CIT offers Malagasy interpreters and translators with legal, medical and specialty experience, including criminal and civil matters, employee meetings, engineering, patent cases, labor disputes, immigration and more.
Although based in Los Angeles, CIT offers comprehensive Malagasy language services including interpretation, translation and transcription, 24 hours a day, 7 days a week, worldwide. Our interpreters and translators are native speakers who have been screened, certified, have provided credentials, field tested, and kept up to date with developments in both English and the Malagasy language through means such as lectures, conferences, and travel. CIT’s Malagasy language interpreters and translators possess in-depth knowledge of the Malagasy language, as well as of the culture and history of the Malagasy people, allowing them to provide informed and complete interpretation and translation.
The Malagasy Language
The Malagasy language is part of the Malayo-Polynesiona language family, particularly the East Barito branch. It is spoken in Madagascar as the national and official language of the country. It is also spoken in Comoros, Reunion and Mayotte. There are approximately 18 million Malagasy speakers worldwide. Some additional communities that speak the language are located in Franch, Quebec (Canada), Belgium and Washington, D.C. (USA).
Since Malagasy is part of the Malayo-Polynesian family of languages, it is closely related to other languages of the same family located in Indonesia, Malaysia and the Philippines. It is particularly close to a Southeast Barito language called Ma’anyan.
The Malagasy language was first recorded in the 1400s. It is written in the Sorabe and Latin scripts. In Malagasy, there are loanwords from Swahili and Arabic. Additionally, because French is the former colonial language, there are some loanwords from French as well. Because of 18th century pirates who came to the area, there are some loanwords in English as well.
There are many dialects of Malagasy. These include Antankarana, Bara, Masikoro, Northern Betsimisaraka, Merina, Sakalava, Tanosy, Tesaka and Tsimihety. The standard form of Malagasy is the Merina dialect which is spoken in the capital of Antananarivo and in the highlands. Merina can go by other names such as Plateau Malagasy, Ambaniandro, Borizany, Fiteny Malagasy, Hova, Malgache, Official Malagasy, Standard Malagasy or Teny ofisiealy. In Madagascar, Malagasy is the language used in primary and secondary schools. French is also used.

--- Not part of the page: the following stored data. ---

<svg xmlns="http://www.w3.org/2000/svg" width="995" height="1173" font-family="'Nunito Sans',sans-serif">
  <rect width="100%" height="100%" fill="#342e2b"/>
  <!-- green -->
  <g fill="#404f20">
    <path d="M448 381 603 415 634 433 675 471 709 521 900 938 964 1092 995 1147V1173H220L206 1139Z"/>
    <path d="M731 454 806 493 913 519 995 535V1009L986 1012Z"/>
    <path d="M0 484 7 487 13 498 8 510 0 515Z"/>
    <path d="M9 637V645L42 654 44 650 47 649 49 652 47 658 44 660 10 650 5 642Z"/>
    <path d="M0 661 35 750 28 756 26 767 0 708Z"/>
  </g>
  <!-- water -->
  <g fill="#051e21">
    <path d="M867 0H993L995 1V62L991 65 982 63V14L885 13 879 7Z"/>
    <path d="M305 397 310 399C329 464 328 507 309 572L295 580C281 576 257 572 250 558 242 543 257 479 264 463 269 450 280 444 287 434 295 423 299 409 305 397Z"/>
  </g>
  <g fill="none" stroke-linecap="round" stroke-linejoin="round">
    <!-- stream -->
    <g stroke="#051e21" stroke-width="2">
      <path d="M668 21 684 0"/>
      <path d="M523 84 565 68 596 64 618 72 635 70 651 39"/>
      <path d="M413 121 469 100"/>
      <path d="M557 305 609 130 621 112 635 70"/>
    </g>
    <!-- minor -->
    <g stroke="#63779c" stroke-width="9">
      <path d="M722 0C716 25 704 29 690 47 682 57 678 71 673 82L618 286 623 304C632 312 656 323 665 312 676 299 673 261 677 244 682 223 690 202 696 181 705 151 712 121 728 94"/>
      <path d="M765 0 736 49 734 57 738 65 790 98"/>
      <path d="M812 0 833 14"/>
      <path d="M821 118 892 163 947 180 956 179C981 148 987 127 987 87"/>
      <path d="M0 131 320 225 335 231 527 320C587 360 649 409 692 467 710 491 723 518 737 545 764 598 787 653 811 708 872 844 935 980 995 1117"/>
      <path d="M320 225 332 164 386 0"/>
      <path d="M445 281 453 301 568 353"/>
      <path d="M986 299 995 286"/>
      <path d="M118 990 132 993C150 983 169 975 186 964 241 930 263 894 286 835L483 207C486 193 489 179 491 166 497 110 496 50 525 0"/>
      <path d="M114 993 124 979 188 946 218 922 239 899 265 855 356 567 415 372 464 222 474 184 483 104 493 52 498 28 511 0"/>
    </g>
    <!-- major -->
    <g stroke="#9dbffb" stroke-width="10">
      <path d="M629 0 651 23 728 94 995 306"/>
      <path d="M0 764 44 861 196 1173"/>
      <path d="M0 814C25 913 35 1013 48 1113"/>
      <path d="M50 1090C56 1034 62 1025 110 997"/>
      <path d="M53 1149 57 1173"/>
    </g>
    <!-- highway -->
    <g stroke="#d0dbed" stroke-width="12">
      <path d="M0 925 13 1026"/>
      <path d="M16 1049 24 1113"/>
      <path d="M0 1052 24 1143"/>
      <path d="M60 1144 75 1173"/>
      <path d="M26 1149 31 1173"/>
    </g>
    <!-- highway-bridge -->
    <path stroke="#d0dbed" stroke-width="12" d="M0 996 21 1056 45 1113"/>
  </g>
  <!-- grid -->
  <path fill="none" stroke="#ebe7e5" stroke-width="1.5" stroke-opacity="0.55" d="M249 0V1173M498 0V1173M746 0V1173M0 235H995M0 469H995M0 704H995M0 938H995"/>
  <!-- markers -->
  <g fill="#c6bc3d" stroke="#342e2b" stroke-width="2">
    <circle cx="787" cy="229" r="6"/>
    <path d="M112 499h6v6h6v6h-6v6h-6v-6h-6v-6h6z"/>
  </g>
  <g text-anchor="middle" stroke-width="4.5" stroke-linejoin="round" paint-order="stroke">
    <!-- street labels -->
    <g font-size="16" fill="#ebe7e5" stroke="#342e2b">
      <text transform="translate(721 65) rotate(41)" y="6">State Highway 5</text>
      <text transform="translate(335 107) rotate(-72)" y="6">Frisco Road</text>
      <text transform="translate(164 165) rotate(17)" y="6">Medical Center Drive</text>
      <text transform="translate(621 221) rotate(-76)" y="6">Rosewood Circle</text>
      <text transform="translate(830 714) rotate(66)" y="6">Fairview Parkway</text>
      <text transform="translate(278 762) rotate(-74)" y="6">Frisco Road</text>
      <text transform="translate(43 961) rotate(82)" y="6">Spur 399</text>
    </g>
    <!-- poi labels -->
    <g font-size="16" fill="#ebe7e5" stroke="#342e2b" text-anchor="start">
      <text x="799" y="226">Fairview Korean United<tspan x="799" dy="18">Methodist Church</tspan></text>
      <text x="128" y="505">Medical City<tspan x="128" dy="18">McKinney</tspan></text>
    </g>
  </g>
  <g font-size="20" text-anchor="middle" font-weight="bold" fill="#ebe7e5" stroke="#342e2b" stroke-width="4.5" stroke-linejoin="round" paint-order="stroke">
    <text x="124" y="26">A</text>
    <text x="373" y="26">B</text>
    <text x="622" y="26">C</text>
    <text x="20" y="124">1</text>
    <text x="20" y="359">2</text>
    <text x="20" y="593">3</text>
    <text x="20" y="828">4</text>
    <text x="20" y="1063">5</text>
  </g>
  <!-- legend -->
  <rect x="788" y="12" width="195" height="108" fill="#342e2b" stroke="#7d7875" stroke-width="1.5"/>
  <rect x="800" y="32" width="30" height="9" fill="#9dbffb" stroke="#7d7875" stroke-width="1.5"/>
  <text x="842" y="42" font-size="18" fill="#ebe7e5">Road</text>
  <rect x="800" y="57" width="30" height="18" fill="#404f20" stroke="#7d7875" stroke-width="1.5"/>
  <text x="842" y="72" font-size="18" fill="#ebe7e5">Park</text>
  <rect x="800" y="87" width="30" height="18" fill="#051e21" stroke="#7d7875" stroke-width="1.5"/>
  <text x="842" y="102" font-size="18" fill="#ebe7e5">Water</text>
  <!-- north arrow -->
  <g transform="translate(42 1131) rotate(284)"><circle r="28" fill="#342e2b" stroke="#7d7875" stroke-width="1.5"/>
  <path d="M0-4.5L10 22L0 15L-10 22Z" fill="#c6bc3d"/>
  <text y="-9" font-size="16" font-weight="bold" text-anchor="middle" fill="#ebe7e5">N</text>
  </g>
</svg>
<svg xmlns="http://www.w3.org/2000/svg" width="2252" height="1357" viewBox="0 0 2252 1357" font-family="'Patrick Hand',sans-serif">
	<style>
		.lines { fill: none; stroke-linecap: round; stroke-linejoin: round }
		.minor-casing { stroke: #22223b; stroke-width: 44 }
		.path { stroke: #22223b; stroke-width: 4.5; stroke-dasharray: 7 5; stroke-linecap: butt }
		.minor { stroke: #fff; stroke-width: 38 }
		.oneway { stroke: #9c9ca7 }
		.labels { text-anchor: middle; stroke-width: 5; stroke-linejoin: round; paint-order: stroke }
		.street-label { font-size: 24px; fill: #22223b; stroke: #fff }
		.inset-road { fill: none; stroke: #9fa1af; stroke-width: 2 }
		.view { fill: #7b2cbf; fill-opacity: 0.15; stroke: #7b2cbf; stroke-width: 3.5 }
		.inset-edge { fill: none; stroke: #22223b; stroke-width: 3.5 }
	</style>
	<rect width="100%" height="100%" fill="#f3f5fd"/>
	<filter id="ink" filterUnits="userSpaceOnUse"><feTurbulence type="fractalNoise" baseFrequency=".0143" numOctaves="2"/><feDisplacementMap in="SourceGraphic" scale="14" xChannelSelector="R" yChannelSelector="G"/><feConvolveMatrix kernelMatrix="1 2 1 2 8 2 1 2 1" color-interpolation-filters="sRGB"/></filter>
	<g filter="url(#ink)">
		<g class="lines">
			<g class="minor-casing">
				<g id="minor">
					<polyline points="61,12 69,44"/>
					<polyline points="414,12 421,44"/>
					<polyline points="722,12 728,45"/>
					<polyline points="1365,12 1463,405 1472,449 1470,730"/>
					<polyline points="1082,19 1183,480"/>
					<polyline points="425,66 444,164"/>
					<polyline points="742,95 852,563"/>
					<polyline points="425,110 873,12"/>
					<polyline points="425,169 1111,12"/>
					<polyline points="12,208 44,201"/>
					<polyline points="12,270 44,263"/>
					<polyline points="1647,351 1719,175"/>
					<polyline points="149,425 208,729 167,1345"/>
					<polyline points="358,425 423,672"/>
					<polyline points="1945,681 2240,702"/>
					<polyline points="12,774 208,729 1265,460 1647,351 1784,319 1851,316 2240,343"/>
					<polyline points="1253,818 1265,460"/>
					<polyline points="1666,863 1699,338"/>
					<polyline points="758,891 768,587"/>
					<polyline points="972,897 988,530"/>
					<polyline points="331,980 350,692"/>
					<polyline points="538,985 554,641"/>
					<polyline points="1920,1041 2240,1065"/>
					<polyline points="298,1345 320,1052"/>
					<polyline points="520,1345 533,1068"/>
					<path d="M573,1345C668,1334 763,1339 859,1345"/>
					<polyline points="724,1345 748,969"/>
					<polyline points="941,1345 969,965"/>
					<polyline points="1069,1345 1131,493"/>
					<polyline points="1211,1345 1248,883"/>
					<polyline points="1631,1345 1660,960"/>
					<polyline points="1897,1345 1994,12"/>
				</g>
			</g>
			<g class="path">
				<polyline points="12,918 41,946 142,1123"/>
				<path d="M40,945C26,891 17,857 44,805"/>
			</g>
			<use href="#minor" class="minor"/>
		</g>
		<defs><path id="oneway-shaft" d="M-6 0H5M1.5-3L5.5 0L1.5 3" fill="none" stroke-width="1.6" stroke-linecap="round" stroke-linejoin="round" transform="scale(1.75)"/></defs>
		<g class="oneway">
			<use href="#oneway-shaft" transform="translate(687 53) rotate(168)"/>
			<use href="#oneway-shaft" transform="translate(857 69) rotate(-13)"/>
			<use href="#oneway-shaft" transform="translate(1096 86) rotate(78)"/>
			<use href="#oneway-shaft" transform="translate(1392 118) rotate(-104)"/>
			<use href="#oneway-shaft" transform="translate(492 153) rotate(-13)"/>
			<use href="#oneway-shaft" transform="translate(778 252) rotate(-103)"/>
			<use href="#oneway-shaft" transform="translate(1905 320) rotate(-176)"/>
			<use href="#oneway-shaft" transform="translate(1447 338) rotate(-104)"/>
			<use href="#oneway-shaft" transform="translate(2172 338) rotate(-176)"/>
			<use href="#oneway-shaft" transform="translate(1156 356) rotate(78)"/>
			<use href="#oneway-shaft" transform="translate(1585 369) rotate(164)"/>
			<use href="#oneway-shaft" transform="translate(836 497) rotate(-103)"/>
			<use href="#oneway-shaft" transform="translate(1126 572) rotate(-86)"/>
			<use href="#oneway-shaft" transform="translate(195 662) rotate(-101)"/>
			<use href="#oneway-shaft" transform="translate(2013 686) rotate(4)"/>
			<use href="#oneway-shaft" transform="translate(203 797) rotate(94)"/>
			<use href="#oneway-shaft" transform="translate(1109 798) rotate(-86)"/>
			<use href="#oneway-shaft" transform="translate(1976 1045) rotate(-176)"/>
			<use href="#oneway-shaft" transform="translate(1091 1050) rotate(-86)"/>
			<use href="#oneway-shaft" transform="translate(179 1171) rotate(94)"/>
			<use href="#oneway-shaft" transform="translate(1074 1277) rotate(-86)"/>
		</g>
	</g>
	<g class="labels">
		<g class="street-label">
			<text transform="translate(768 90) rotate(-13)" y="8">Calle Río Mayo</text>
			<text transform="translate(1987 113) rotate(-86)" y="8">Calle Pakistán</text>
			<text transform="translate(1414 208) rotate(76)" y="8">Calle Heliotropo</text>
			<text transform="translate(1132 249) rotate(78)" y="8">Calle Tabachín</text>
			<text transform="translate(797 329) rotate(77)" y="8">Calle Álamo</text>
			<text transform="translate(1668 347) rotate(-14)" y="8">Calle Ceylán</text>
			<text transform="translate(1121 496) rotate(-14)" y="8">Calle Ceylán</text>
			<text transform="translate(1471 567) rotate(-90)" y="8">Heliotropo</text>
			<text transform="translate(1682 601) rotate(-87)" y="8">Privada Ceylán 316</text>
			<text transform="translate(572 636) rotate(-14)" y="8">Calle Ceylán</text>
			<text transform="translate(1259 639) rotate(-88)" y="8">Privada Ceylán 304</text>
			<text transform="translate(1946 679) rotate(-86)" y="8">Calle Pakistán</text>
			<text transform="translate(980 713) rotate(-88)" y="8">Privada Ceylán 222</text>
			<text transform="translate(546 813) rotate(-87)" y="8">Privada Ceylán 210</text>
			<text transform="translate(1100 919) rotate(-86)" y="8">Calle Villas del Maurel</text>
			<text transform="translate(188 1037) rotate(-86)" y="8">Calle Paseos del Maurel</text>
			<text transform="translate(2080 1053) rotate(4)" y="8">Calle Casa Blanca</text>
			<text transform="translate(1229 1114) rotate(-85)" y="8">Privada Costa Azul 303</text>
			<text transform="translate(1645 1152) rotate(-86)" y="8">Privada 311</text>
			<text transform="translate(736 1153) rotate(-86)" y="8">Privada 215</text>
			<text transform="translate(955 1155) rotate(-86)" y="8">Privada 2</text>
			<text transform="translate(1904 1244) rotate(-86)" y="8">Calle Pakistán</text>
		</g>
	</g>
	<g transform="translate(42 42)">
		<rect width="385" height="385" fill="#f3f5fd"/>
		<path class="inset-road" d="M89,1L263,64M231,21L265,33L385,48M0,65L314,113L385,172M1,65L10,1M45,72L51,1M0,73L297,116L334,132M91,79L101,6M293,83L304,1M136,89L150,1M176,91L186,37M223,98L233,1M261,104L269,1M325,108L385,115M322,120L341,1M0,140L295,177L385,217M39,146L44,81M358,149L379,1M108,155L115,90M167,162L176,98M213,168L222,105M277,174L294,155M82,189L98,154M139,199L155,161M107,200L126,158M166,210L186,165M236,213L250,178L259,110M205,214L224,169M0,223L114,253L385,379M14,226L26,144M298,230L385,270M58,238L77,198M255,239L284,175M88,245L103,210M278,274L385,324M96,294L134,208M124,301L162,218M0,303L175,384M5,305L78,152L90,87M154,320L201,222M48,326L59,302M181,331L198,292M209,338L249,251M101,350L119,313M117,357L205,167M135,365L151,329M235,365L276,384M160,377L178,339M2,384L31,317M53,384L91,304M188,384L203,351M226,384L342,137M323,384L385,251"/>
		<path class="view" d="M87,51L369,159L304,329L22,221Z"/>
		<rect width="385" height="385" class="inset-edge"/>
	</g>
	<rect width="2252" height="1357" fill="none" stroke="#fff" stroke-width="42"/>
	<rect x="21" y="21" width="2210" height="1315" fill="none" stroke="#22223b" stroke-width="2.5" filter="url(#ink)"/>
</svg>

In the 1600s, as the French build Fort-Dauphin, which is now known as Tolanaro, located in the south of Madagascar, it came to their attention that the Malagasy people were using Sorabe, which is a form of Arabic letters, to write Malagasy. This seemed odd to them considering that Sorabe had previously only been used for magical text and astronomy. In 1658, the first Malagasy language dictionary was published by Eitenne de Flacourt. Later, in 1885, an English-Malagasy dictionary was published by James Richardson. A Welsh missionary, David Jones, came up with a way to write Malagasy using the Latin alphabet. This occurred in 1823. Working with another missionary named David Griffiths, Jones wrote the Bible in Malagasy. They then brought over the London Missionary Society to help build churches and schools in Madagascar.